Avengers v. X-men opens with the Phoenix Force returning to Earth. The Avengers want to stop it, because of that whole “Dark Phoenix” thing, while Cyclops (the X-Men’s assumed leader) wants to accept it, as he sees the force as a way to save mutan kind. It’s a pretty clever device, being that any comics fan can relate to both sides of the argument, likely having allegiances with both teams of super heros.
I’m going to try and avoid the temptation to completely nerd out on the series, because that’s not my intention, however I think it’s completely insane that Avengers V. X-Men is a story line that not only completes a story arc that is over 8 years old, but that the main tension comes from a story arch that is almost 30 years old.
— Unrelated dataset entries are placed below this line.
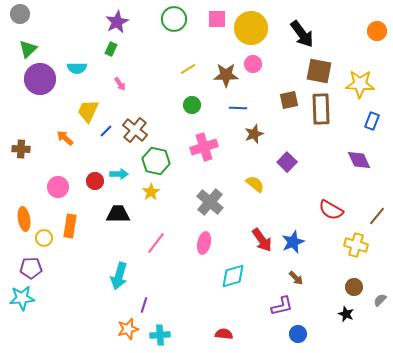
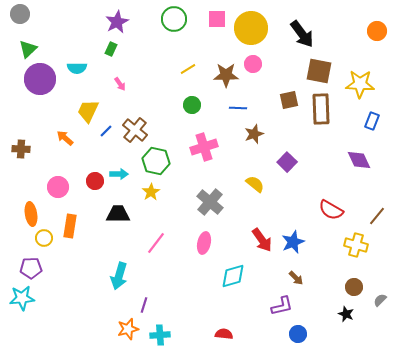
orange ellipse at (24, 219): moved 7 px right, 5 px up
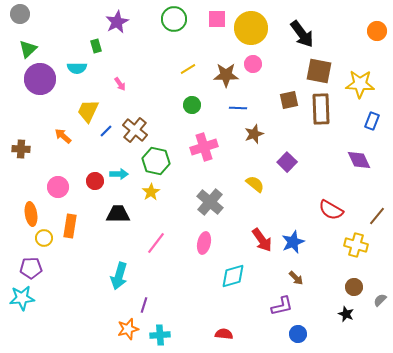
green rectangle at (111, 49): moved 15 px left, 3 px up; rotated 40 degrees counterclockwise
orange arrow at (65, 138): moved 2 px left, 2 px up
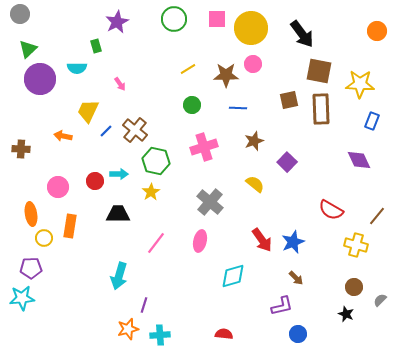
brown star at (254, 134): moved 7 px down
orange arrow at (63, 136): rotated 30 degrees counterclockwise
pink ellipse at (204, 243): moved 4 px left, 2 px up
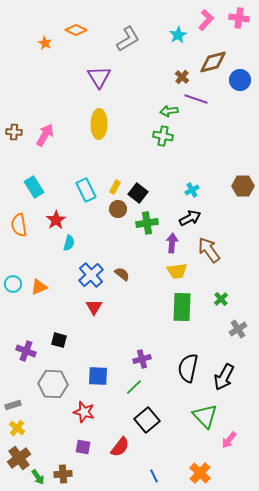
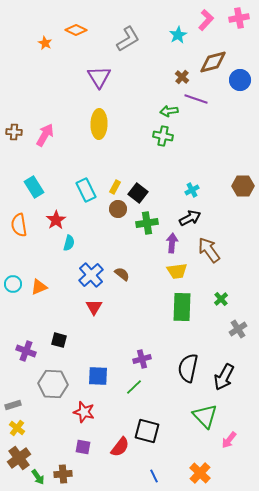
pink cross at (239, 18): rotated 18 degrees counterclockwise
black square at (147, 420): moved 11 px down; rotated 35 degrees counterclockwise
This is why major title comics are great.
Near the middle of Avengers V. X-men, The Phoenix Force is split, and inhabits five X-men at the same time. Listed among the “Phoenix Five” is Cyclops. He’s a very interesting character.
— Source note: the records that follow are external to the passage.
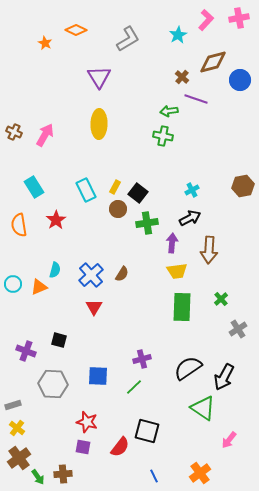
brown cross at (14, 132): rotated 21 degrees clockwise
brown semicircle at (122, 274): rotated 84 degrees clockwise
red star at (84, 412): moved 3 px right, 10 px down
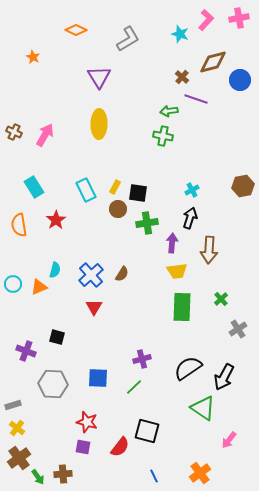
cyan star at (178, 35): moved 2 px right, 1 px up; rotated 24 degrees counterclockwise
orange star at (45, 43): moved 12 px left, 14 px down
black square at (138, 193): rotated 30 degrees counterclockwise
black arrow at (190, 218): rotated 45 degrees counterclockwise
black square at (59, 340): moved 2 px left, 3 px up
blue square at (98, 376): moved 2 px down
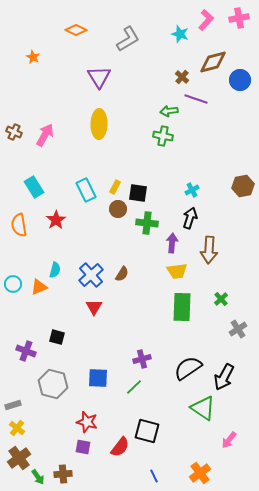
green cross at (147, 223): rotated 15 degrees clockwise
gray hexagon at (53, 384): rotated 12 degrees clockwise
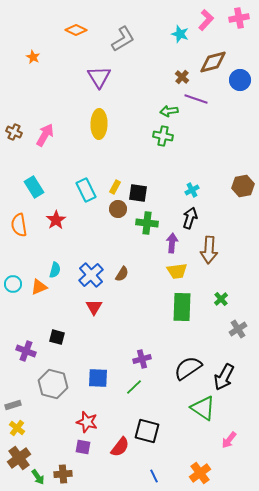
gray L-shape at (128, 39): moved 5 px left
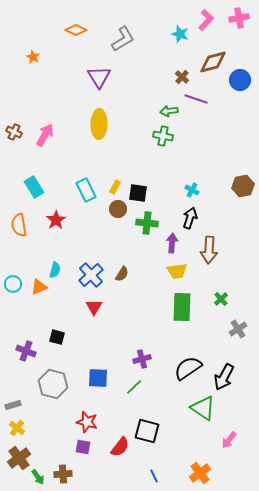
cyan cross at (192, 190): rotated 32 degrees counterclockwise
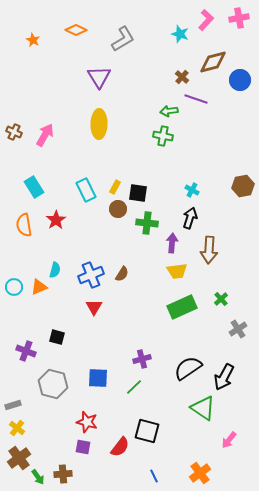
orange star at (33, 57): moved 17 px up
orange semicircle at (19, 225): moved 5 px right
blue cross at (91, 275): rotated 20 degrees clockwise
cyan circle at (13, 284): moved 1 px right, 3 px down
green rectangle at (182, 307): rotated 64 degrees clockwise
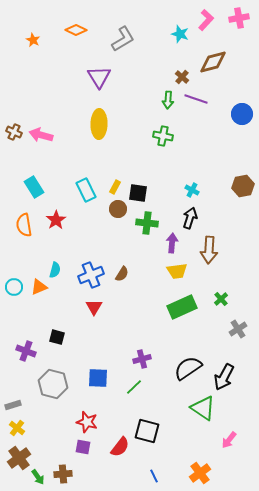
blue circle at (240, 80): moved 2 px right, 34 px down
green arrow at (169, 111): moved 1 px left, 11 px up; rotated 78 degrees counterclockwise
pink arrow at (45, 135): moved 4 px left; rotated 105 degrees counterclockwise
As I mentioned earlier, he is currently the leader of the X-Men and, as such, the spokesperson for the entirety of the mutant race. This is a natural evolution for his character, as his first appearance was in X-Men #1, as a team lead under Professor X.
Cyclops has always been portrayed as a boy scout, this goody two-shoes who always follows the rules. It’s endearing if not, at times, annoying. In the original Phoenix Saga, Cyclops is faced with the reality of Jean Grey’s death who, by the way, is the woman he loves. It’s heart wrenching, because there is a pause across several issues in which the reader knows Jean Grey has to die, even though Cyclops hasn’t quite put that together.
Since House of M, Marvel has done a lot to change Cyclops’ character. Where he begins as a moral compass, he evolves into a morally compromised and reluctant leader. This comes to a head in Avengers V X-men, where we watch Cyclops slowly corrupt into his own terrifying version of The Dark Phoenix.
That’s whats so interesting. The story of Cyclops, his character development over the past 30 years, is that of a good man turning evil. Sure, it’s a traditional literature archetype, but it’s also an effective comic book narrative.
I won’t lie, it’s hard to read, but I think it illustrates something important. I started reading comics when Cyclops was still a young and idealistic hero. I remember thinking I’d be a comic book artist when I grew up, or a cartoonist, or an animator. I saw myself as a twenty-something who was thinner and more put together, independent and married and maybe even a father. Don’t get me wrong, I don’t regret the decisions I’ve made or that my life wasn’t the thing I envisioned it to be when I was 12, but there’s a correlation that I think is universal.
Cyclops grew up into something he didn’t want, a leader of a race of nigh-extinct freaks. He became a thing he didn’t want to be, a thing he didn’t like and, at times, a thing he hated. I can relate to those feelings, I think we all can. Wether or not the writers at Marvel intended to, they ended up exploring a very primal and very natural part of being a human. Aside from Avengers V X-men‘s generally disconnected story, inconsistant art, and insufficient dialogue, the plot itself ties in with a larger story arch that comic nerds have been following for decades. I think that means something, I think that’s important.
My mom was afraid that I’d be unhappy with life because it could never live up to the fantasy of comics. While I don’t have super powers and I don’t fight crime, I think I can say that my life does live up to the precedent set by comics. What I love about comic books is not the absurd fantasy, but rather the normal people who have to deal with those fantasies on a grotesque level. It’s very “Flannery O’Connor.” I relate to Cyclops, not because he can shoot lazers out of his eyes, but because he grew up to be something he didn’t expect.
My name is David Pemberton, and I am a nerd.